"Há uma quebra na história familiar onde as idades se acumulam e se
sobrepõem e a ordem natural não tem sentido: é quando o filho se torna pai de
seu pai.
É quando o pai envelhece e começa a trotear como se estivesse dentro de
uma névoa. Lento, devagar, impreciso.
É quando aquele pai que segurava com força nossa mão já não tem como se
levantar sozinho. É quando aquele pai, enfraquece de vez e demora o dobro da
respiração para sair de seu lugar.
É quando aquele pai, que antigamente mandava e ordenava, hoje só suspira,
só geme, só procura onde é a porta e onde é a janela - tudo é corredor, tudo é
longe.
É quando aquele pai, antes disposto e trabalhador, fracassa ao tirar sua
própria roupa e não lembrará de seus remédios.

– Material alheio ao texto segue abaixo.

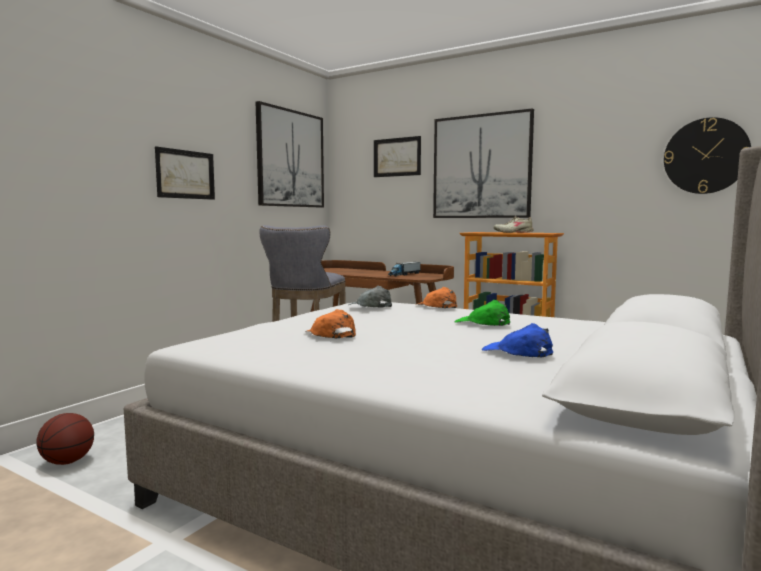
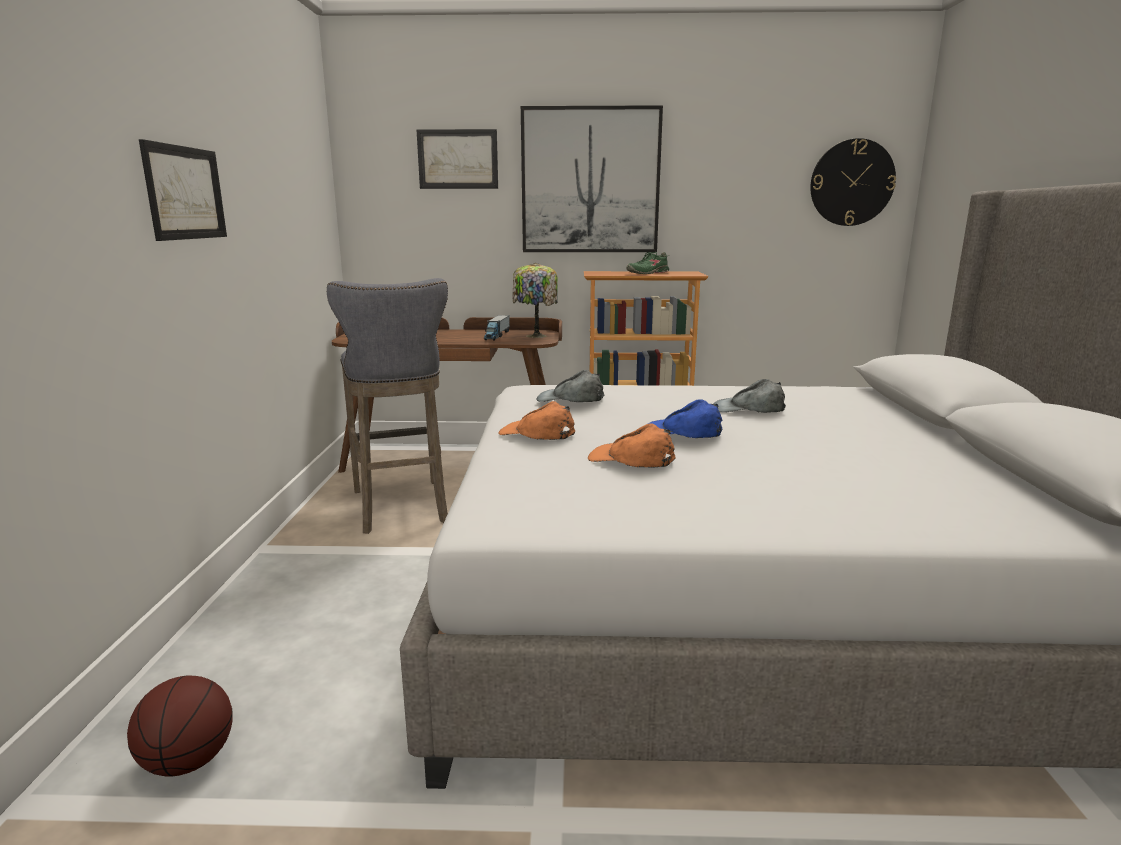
camera: 30 degrees left, 10 degrees up
picture [256,101,324,208] -> none
orange cap [416,287,457,308] -> orange cap moved to [499,401,575,440]
green cap [455,300,510,326] -> grey cap [714,379,786,413]
blue cap [482,323,553,358] -> blue cap moved to [648,399,722,438]
beige shoe [494,216,533,233] -> green shoe [626,252,670,274]
none -> table lamp [512,263,558,338]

E nós, como filhos, não faremos outra coisa senão trocar de papel e
aceitar que somos responsáveis por aquela vida. Aquela vida que nos gerou
depende de nossa vida para morrer em paz.

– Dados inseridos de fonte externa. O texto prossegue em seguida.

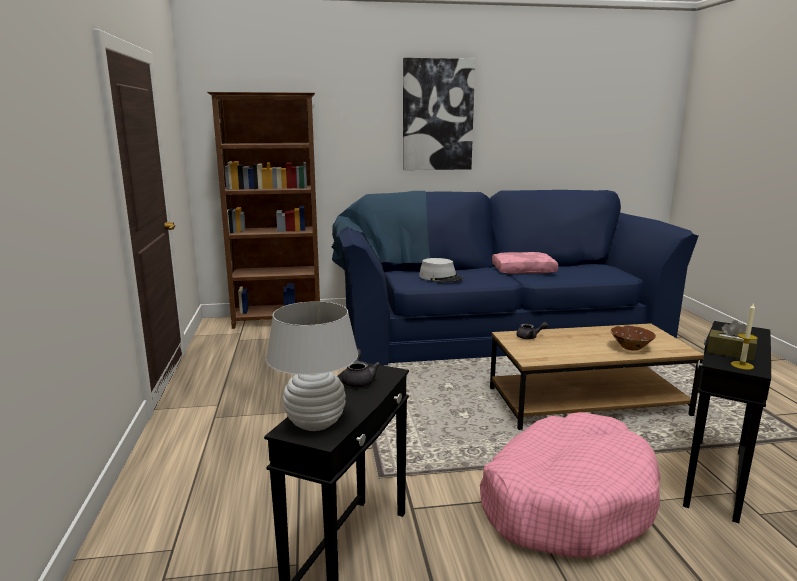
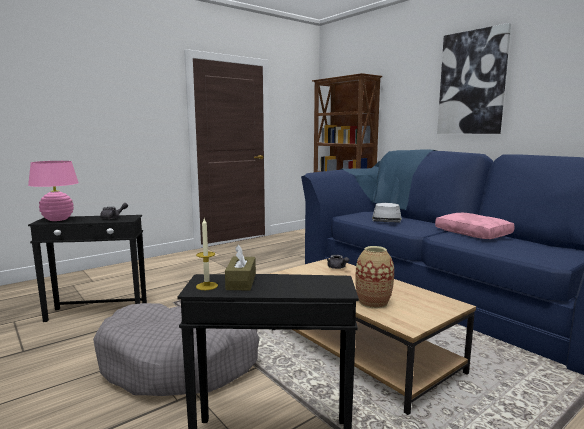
camera: 60 degrees right, 5 degrees down
white table lamp [266,301,358,431] -> pink table lamp [28,161,79,221]
pink dog bed [480,412,661,558] -> grey dog bed [93,303,260,396]
brown bowl [611,325,656,351] -> vase [355,246,394,309]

Todo filho é pai da morte de seu pai.
Ou, quem sabe, a velhice do pai e da mãe seja curiosamente nossa última
gravidez. Nosso último ensinamento. Fase para devolver os cuidados que nos
foram confiados ao longo de décadas, de retribuir o amor com a amizade da
escolta.
E assim como mudamos a casa para atender nossos bebês, tapando tomadas e
colocando cercadinhos, vamos alterar a rotina dos móveis para criar os nossos
pais.
Uma das primeiras transformações acontece no banheiro.

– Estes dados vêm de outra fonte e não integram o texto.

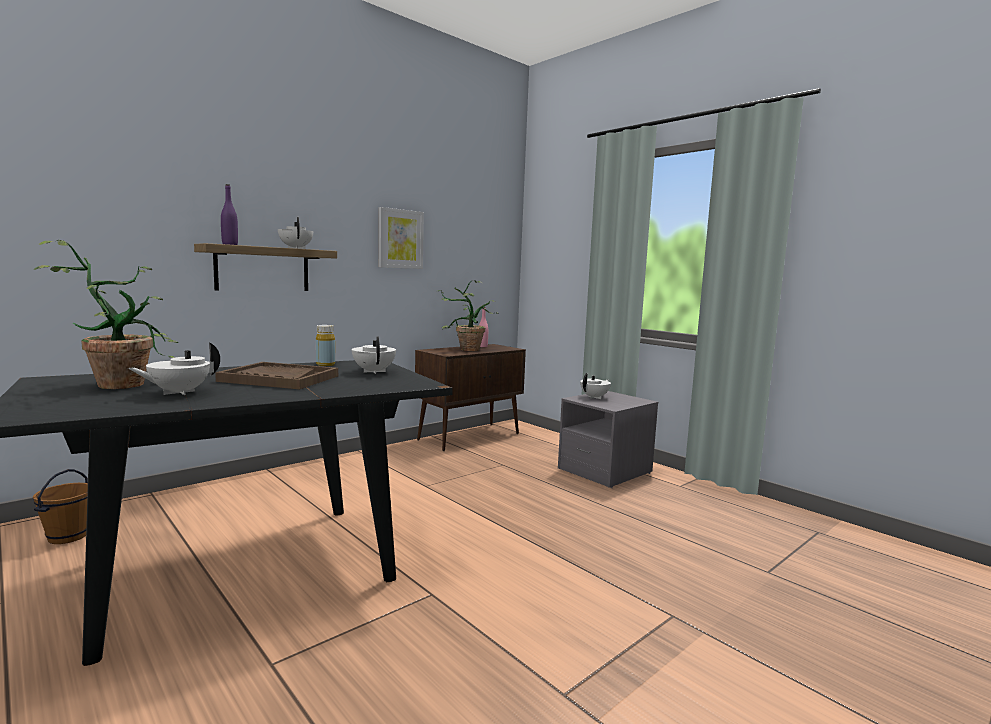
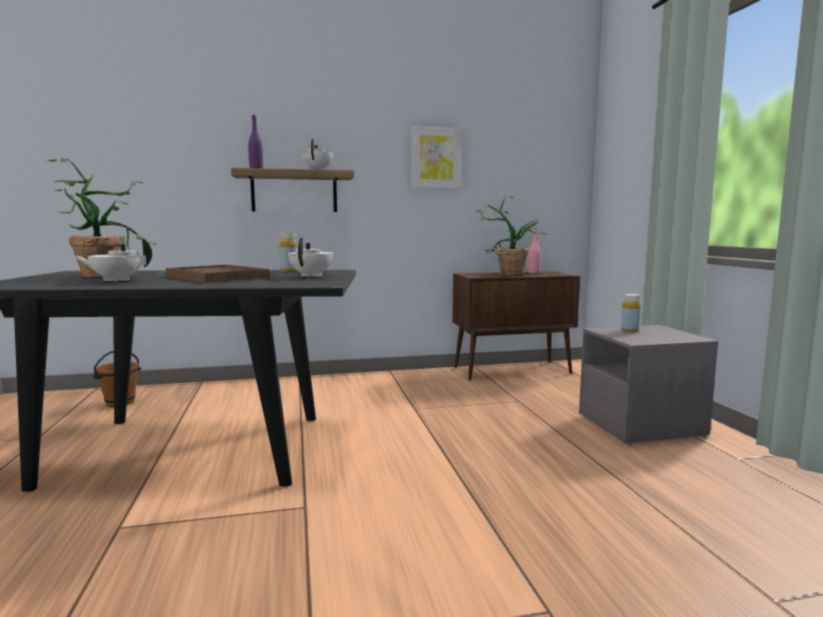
camera: 30 degrees right, 0 degrees up
white teapot [580,373,611,399] -> yellow bottle [621,294,640,332]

Seremos pais de nossos pais na hora de pôr uma barra no box do chuveiro.
A barra é emblemática. A barra é simbólica. A barra é inaugurar um
cotovelo das águas.
Porque o chuveiro, simples e refrescante, agora é um temporal para os pés
idosos de nossos protetores. Não podemos abandoná-los em nenhum momento.
Pois envelhecer é andar de mãos dadas com os objetos, envelhecer é subir
escada mesmo sem degraus.
Seremos estranhos em nossa residência. Observaremos cada detalhe com
pavor e desconhecimento, com dúvida e preocupação. Seremos arquitetos,
decoradores, engenheiros frustrados. Como não previmos que os pais adoecem e
precisariam da gente?
Nos arrependeremos dos sofás, nos arrependeremos de cada obstáculo e
tapete.
E feliz do filho que é pai de seu pai antes da morte, e triste do filho
que aparece somente no enterro e não se despede um pouco por dia.
O que um pai quer apenas ouvir no fim de sua vida é que seu filho está ali."
🚨Recebi o texto acima, do Zé. Não tem autoria. Vi na internet e parece que é do Fabrício Carpinejar. Mas está um pouco diferente. Achei muito interessante! Por isso vou guardar aqui. Para reler, quando achar necessário.